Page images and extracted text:
++++++++++++++++++++

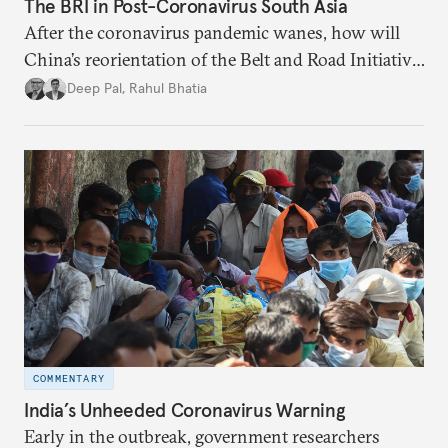
The BRI in Post-Coronavirus South Asia
After the coronavirus pandemic wanes, how will
China’s reorientation of the Belt and Road Initiative
to address global health concerns influence its
Deep Pal
,
Rahul Bhatia
relationships with South Asian countries?
COMMENTARY
India’s Unheeded Coronavirus Warning
Early in the outbreak, government researchers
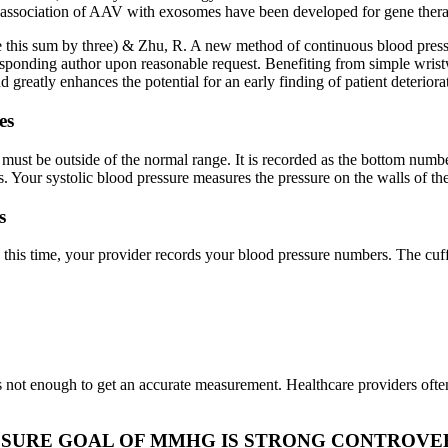
he association of AAV with exosomes have been developed for gene ther
ivide this sum by three) & Zhu, R. A new method of continuous blood pres
orresponding author upon reasonable request. Benefiting from simple wr
reatly enhances the potential for an early finding of patient deteriora
es
ust be outside of the normal range. It is recorded as the bottom number
s. Your systolic blood pressure measures the pressure on the walls of the
s
g this time, your provider records your blood pressure numbers. The cuf
 not enough to get an accurate measurement. Healthcare providers often
SSURE GOAL OF MMHG IS STRONG CONTROVER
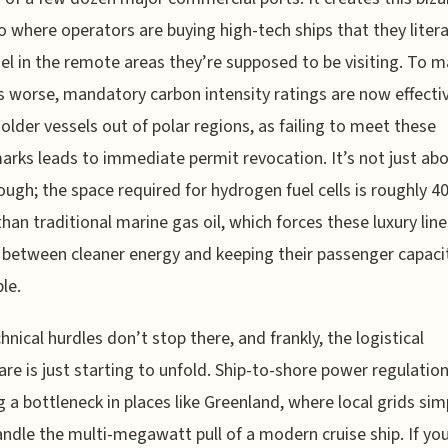
o where operators are buying high-tech ships that they litera
uel in the remote areas they’re supposed to be visiting. To 
 worse, mandatory carbon intensity ratings are now effecti
 older vessels out of polar regions, as failing to meet these
rks leads to immediate permit revocation. It’s not just ab
hough; the space required for hydrogen fuel cells is roughly 
than traditional marine gas oil, which forces these luxury line
between cleaner energy and keeping their passenger capaci
le.
hnical hurdles don’t stop there, and frankly, the logistical
re is just starting to unfold. Ship-to-shore power regulation
g a bottleneck in places like Greenland, where local grids sim
andle the multi-megawatt pull of a modern cruise ship. If you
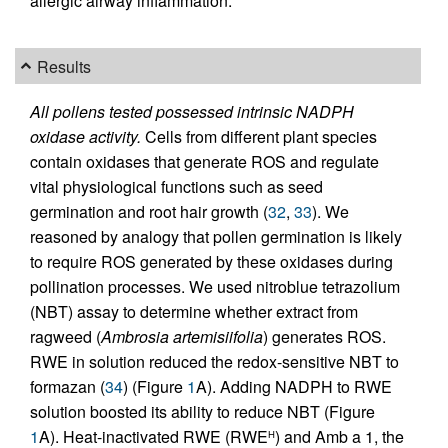
allergic airway inflammation.
Results
All pollens tested possessed intrinsic NADPH
oxidase activity.
Cells from different plant species
contain oxidases that generate ROS and regulate
vital physiological functions such as seed
germination and root hair growth (
32
,
33
). We
reasoned by analogy that pollen germination is likely
to require ROS generated by these oxidases during
pollination processes. We used nitroblue tetrazolium
(NBT) assay to determine whether extract from
ragweed (
Ambrosia artemisiifolia
) generates ROS.
RWE in solution reduced the redox-sensitive NBT to
formazan (
34
) (Figure
1
A). Adding NADPH to RWE
solution boosted its ability to reduce NBT (Figure
1
A). Heat-inactivated RWE (RWE
) and Amb a 1, the
H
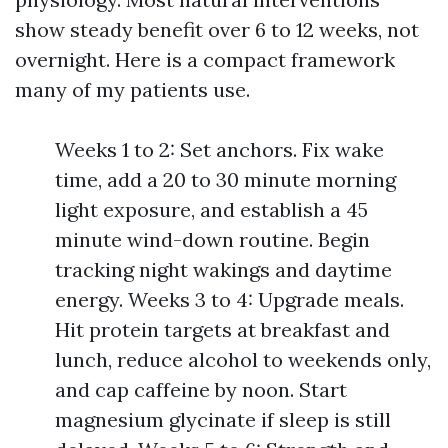
show steady benefit over 6 to 12 weeks, not
overnight. Here is a compact framework
many of my patients use.
Weeks 1 to 2: Set anchors. Fix wake
time, add a 20 to 30 minute morning
light exposure, and establish a 45
minute wind-down routine. Begin
tracking night wakings and daytime
energy. Weeks 3 to 4: Upgrade meals.
Hit protein targets at breakfast and
lunch, reduce alcohol to weekends only,
and cap caffeine by noon. Start
magnesium glycinate if sleep is still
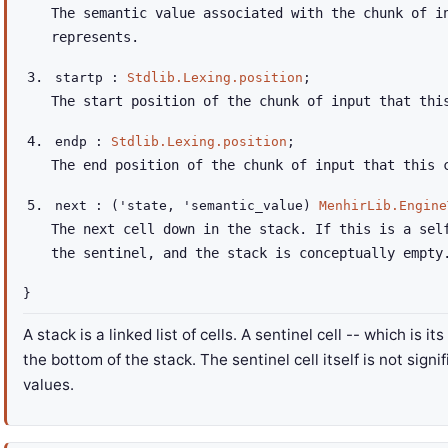
The semantic value associated with the chunk of i
represents.
startp :
Stdlib.Lexing.position
;
The start position of the chunk of input that thi
endp :
Stdlib.Lexing.position
;
The end position of the chunk of input that this 
next :
(
'state
,
'semantic_value
)
MenhirLib.Engine
The next cell down in the stack. If this is a sel
the sentinel, and the stack is conceptually empty
}
A stack is a linked list of cells. A sentinel cell -- which is 
the bottom of the stack. The sentinel cell itself is not sign
values.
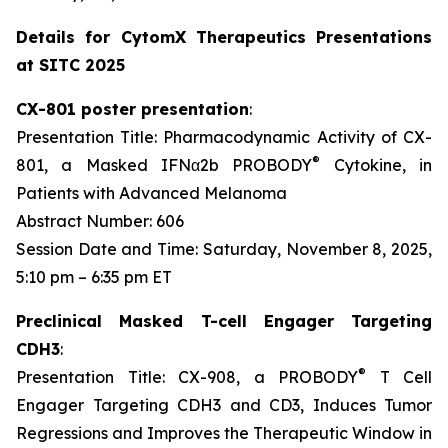
Details for CytomX Therapeutics Presentations
at SITC 2025
CX-801 poster presentation
:
Presentation Title: Pharmacodynamic Activity of CX-
®
801, a Masked IFNα2b PROBODY
Cytokine, in
Patients with Advanced Melanoma
Abstract Number: 606
Session Date and Time: Saturday, November 8, 2025,
5:10 pm – 6:35 pm ET
Preclinical Masked T-cell Engager Targeting
CDH3
:
®
Presentation Title: CX-908, a PROBODY
T Cell
Engager Targeting CDH3 and CD3, Induces Tumor
Regressions and Improves the Therapeutic Window in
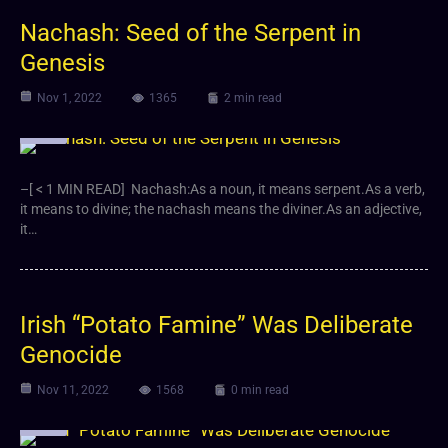
Nachash: Seed of the Serpent in
Genesis
Nov 1, 2022
1365
2 min read
Video
–[ < 1 MIN READ] Nachash:As a noun, it means serpent.As a verb,
it means to divine; the nachash means the diviner.As an adjective,
it…
Irish “Potato Famine” Was Deliberate
Genocide
Nov 11, 2022
1568
0 min read
Video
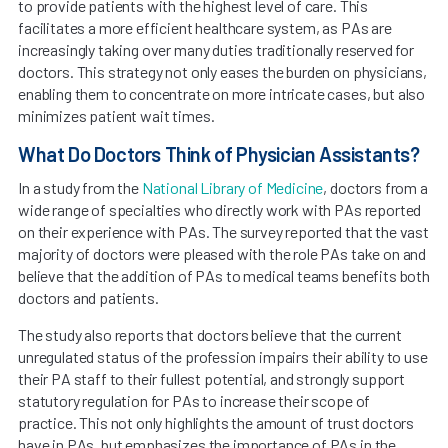
to provide patients with the highest level of care. This
facilitates a more efficient healthcare system, as PAs are
increasingly taking over many duties traditionally reserved for
doctors. This strategy not only eases the burden on physicians,
enabling them to concentrate on more intricate cases, but also
minimizes patient wait times.
What Do Doctors Think of Physician Assistants?
In a study from the
National Library of Medicine
, doctors from a
wide range of specialties who directly work with PAs reported
on their experience with PAs. The survey reported that the vast
majority of doctors were pleased with the role PAs take on and
believe that the addition of PAs to medical teams benefits both
doctors and patients.
The study also reports that doctors believe that the current
unregulated status of the profession impairs their ability to use
their PA staff to their fullest potential, and strongly support
statutory regulation for PAs to increase their scope of
practice. This not only highlights the amount of trust doctors
have in PAs, but emphasizes the importance of PAs in the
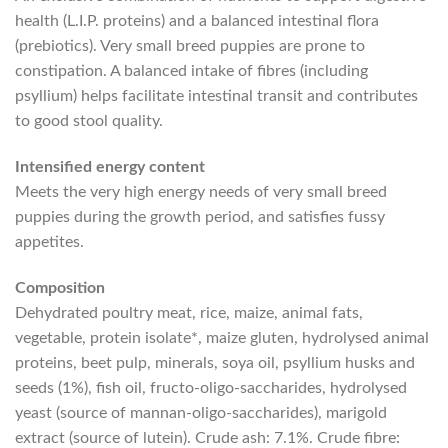
health (L.I.P. proteins) and a balanced intestinal flora
(prebiotics). Very small breed puppies are prone to
constipation. A balanced intake of fibres (including
psyllium) helps facilitate intestinal transit and contributes
to good stool quality.
Intensified energy content
Meets the very high energy needs of very small breed
puppies during the growth period, and satisfies fussy
appetites.
Composition
Dehydrated poultry meat, rice, maize, animal fats,
vegetable, protein isolate*, maize gluten, hydrolysed animal
proteins, beet pulp, minerals, soya oil, psyllium husks and
seeds (1%), fish oil, fructo-oligo-saccharides, hydrolysed
yeast (source of mannan-oligo-saccharides), marigold
extract (source of lutein). Crude ash: 7.1%. Crude fibre:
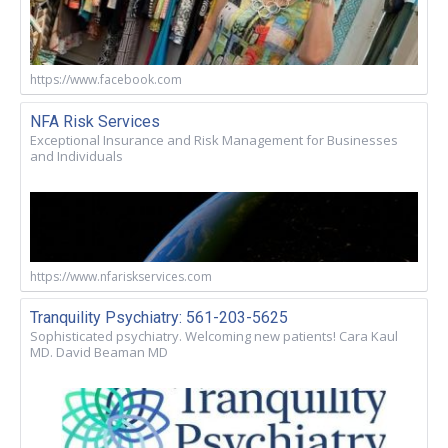
https://www.facebook.com
NFA Risk Services
Exceptional Insurance and Risk Management for Businesses
and Individuals
https://www.nfariskservices.com
Tranquility Psychiatry: 561-203-5625
Sophisticated psychiatry. Welcoming new patients! Cara Kaul
MD. David Beaman MD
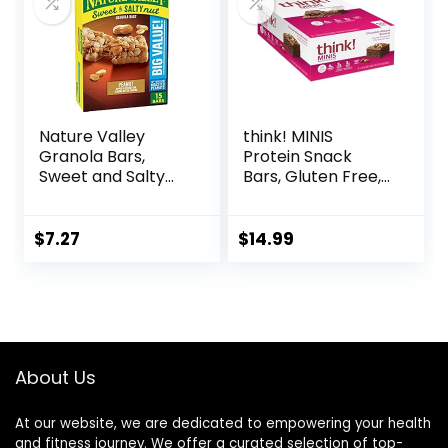
Nature Valley
think! MINIS
Granola Bars,
Protein Snack
Sweet and Salty
Bars, Gluten Free,
Nut, Peanut, 1.2 oz,
Chocolate Almond
15 ct
Brownie, 15 Count
$
7.27
$
14.99
About Us
At our website, we are dedicated to empowering your health
and fitness journey. We offer a curated selection of top-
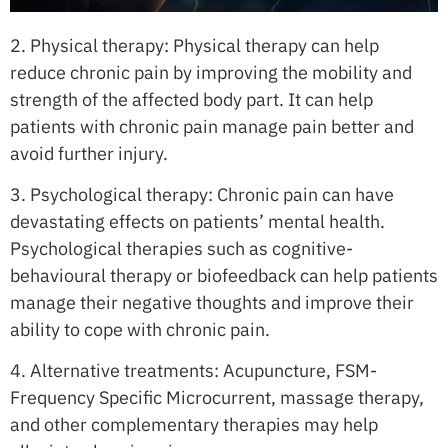
2. Physical therapy: Physical therapy can help
reduce chronic pain by improving the mobility and
strength of the affected body part. It can help
patients with chronic pain manage pain better and
avoid further injury.
3. Psychological therapy: Chronic pain can have
devastating effects on patients’ mental health.
Psychological therapies such as cognitive-
behavioural therapy or biofeedback can help patients
manage their negative thoughts and improve their
ability to cope with chronic pain.
4. Alternative treatments: Acupuncture, FSM-
Frequency Specific Microcurrent, massage therapy,
and other complementary therapies may help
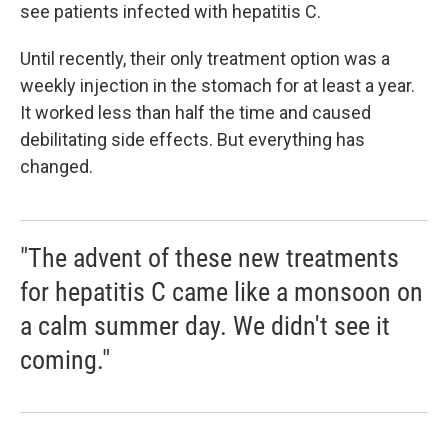
see patients infected with hepatitis C.
Until recently, their only treatment option was a
weekly injection in the stomach for at least a year.
It worked less than half the time and caused
debilitating side effects. But everything has
changed.
"The advent of these new treatments
for hepatitis C came like a monsoon on
a calm summer day. We didn't see it
coming."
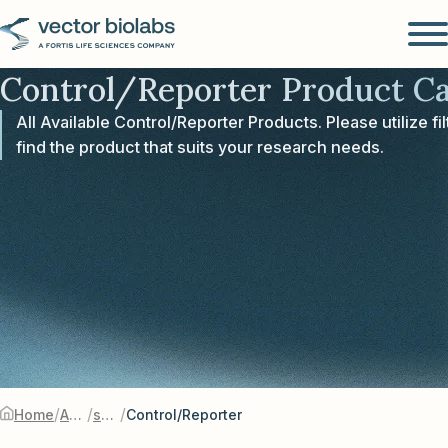
Control/Reporter Product Ca
All Available Control/Reporter Products. Please utilize fil
find the product that suits your research needs.
/
/
/
Home
Adenovirus
shRNA-Silencing
Control/Reporter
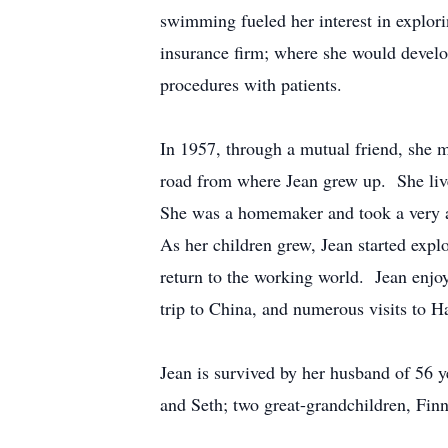
swimming fueled her interest in explor
insurance firm; where she would develop
procedures with patients.
In 1957, through a mutual friend, she
road from where Jean grew up. She live
She was a homemaker and took a very ac
As her children grew, Jean started explor
return to the working world. Jean enjoy
trip to China, and numerous visits to Ha
Jean is survived by her husband of 56 y
and Seth; two great-grandchildren, Finn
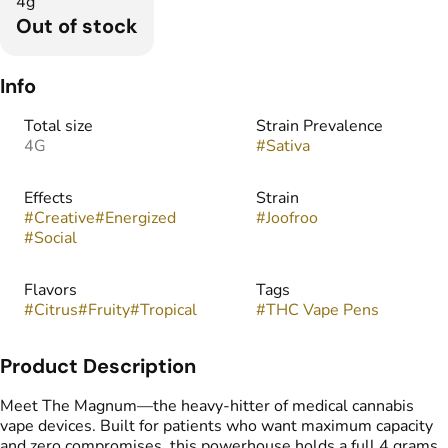
4g
Out of stock
Info
Total size
Strain Prevalence
4G
#
Sativa
Effects
Strain
#
Creative
#
Energized
#
Joofroo
#
Social
Flavors
Tags
#
Citrus
#
Fruity
#
Tropical
#
THC Vape Pens
Product Description
Meet The Magnum—the heavy-hitter of medical cannabis
vape devices. Built for patients who want maximum capacity
and zero compromises, this powerhouse holds a full 4 grams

++++++++++++++++++++

*WHAT IS EXPECTED*.
Print the lines from the beginning of the records up to and including the line containing "o where operators", word for word, with no pictures.

*RESPONSE BELOW*.
The BRI in Post-Coronavirus South Asia
After the coronavirus pandemic wanes, how will
China’s reorientation of the Belt and Road Initiative
to address global health concerns influence its
Deep Pal
,
Rahul Bhatia
relationships with South Asian countries?
COMMENTARY
India’s Unheeded Coronavirus Warning
Early in the outbreak, government researchers
he association of AAV with exosomes have been developed for gene ther
ivide this sum by three) & Zhu, R. A new method of continuous blood pres
orresponding author upon reasonable request. Benefiting from simple wr
reatly enhances the potential for an early finding of patient deteriora
es
ust be outside of the normal range. It is recorded as the bottom number
s. Your systolic blood pressure measures the pressure on the walls of the
s
g this time, your provider records your blood pressure numbers. The cuf
 not enough to get an accurate measurement. Healthcare providers often
SSURE GOAL OF MMHG IS STRONG CONTROVER
o where operators are buying high-tech ships that they litera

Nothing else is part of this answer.